[android] Headless voice call with Jitsi Meet SDK


#1

So… I asked about this in the Jitsi Community Call a few weeks ago. We have a use case like this (it’s an imaginative use case, but bear with me):

  • It is an app targeted at elderly people, who (according to the defined Persona) are not tech savvy.
  • There is a feature in the app that allows the user to press a button in the app and gets a voice call established with someone to assist them.
  • The user should be able to continue with what they are doing (without having to switch to a dedicated call UI)
  • The call needs to continue if the app goes into the background (e.g. when the user presses home button)

After a bit of experiment, I got something to work, although a bit hacky.

First, I noted that:

  • The Jitsi Meet View (or React Native View) does not need to be attached to an activity in order to function (i.e. setContentView is not neccessary). In fact, as soon as the JitsiMeetView instance is created, the JS code starts executing.
  • However, React Native does need an Activity context to initialize (which is not a problem, since when we initiate the call, the user will always be on some activity in the app). The lifecycle methods (onHostResume, onHostPause etc.) also needs an active activity context, and will crash if they are called without a valid one, which a bit trickier. In other words, both the creation and destruction of JitsiMeetView need to happen when there is an active Activity.
  • The only reason why Jitsi Meet leaves the conference when the app goes back into the background is because onHostPause is called. If it doesn’t get called, React Native will continues to run, as long as the Android application process doesn’t get killed. The official Jitsi Meet Android app solves this by using Picture-in-Picture mode to keep the app in the foreground, but this is not the only way.
  • Additionally, simply creating the JitsiMeetView instance (with URL set to "") will occupy camera and microphone resource.

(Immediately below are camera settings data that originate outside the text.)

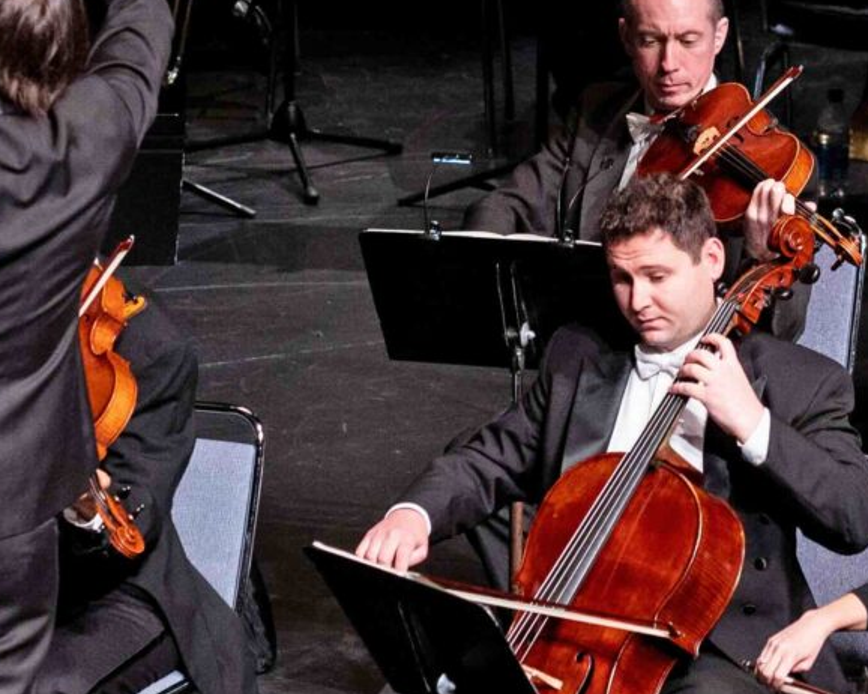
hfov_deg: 3.6
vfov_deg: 2.9
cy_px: 226
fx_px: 13868
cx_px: 913
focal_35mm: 540
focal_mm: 130
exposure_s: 1/400
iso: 1250
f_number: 4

Because our app has other functionalities that need access to camera and microphone, JitsiMeetView instance should only be created when there is a need for a call, and should be destroyed after the call.

Then:

  • I created a class, JitsiMeetHolder, a singleton initialized on Application start, that creates and holds the only Jitsi Meet View instance, and serves as an interceptor of lifecycle events.
  • The Activity's pass their onStart/onStop lifecycle events to JitsiMeetHolder. JitsiMeetHolder will suppress the onPause event if there is an ongoing call. It will also note that the activity is “dead”, so any further requests (from the business logic of the container app) to start/stop a Jitsi Meet call will be “queued” until a new Activity becomes active.
  • When any Activity of the app comes into the foreground. JitsiMeetHolder checks for any pending requests, and then create/destroy the JitsiMeetView instance using the new Activity context.
  • Whenever there is an ongoing Jitsi Meet call, I will launch a Service (Application.startForegroundService()), which does not perform any real tasks, just to inform the Android system not to kill our app.

The (partial) code is available at https://gist.github.com/ztl8702/7e1d2ec455727ef8d4127dc8ef53ccbf

I am sure if I look deeper into the React Native source code, I might be able to come up with a more elegant solution. But this approach that I described above has worked pretty well for us.


Update: Here is a screen recording demonstrating this “headless Jitsi call” feature in action:

The initiation (accepting incoming calls) is handle by our application logic. Our application server generates a unique URL for each call.

The initiator of the call (emulator on the left) joins the Jitsi Meet conference as it is waiting for the other to accept the call; the other client receives the Jitsi conference URL from the application server, and joins it after accepting the call.

The browser on the left is in the same Jitsi conference. You can see the two clients joining and leaving the conference.


#2

One glitch we have encountered so far is that Jitsi Meet SDK always turns the full screen mode on when conference joins, even though I have overridden #config.startAudioOnly=true in the URL passed to JitsiMeetView::loadURLString. (It should not behave like this according to the code here: https://github.com/jitsi/jitsi-meet/blob/bfdfb5321c5744b10f9b75411a5530f27e74282b/react/features/mobile/full-screen/middleware.js#L53)

I will investigate if this is a bug in Jitsi Meet, and will lodge a bug report if it is.


Another minor issue is that Jitsi Meet SDK sometimes don’t trigger the Android request permission dialogs (it just silently fails, and joins the conference as muted).

We decided to handle microphone and camera permissions in the container app. But, it would be nice if there is a java API for the container app to query the audio/camera stats (to see which tracks are currently active).


#3

And I was just thinking, if I were to implement this headless voice chat in a production app, I should probably wrap lib-jitsi-meet in a react native instance directly, to lower the overhead. And then it may be possible to run it in a background service.

But for now I am happy with what Jitsi Meet Android SDK can achieve.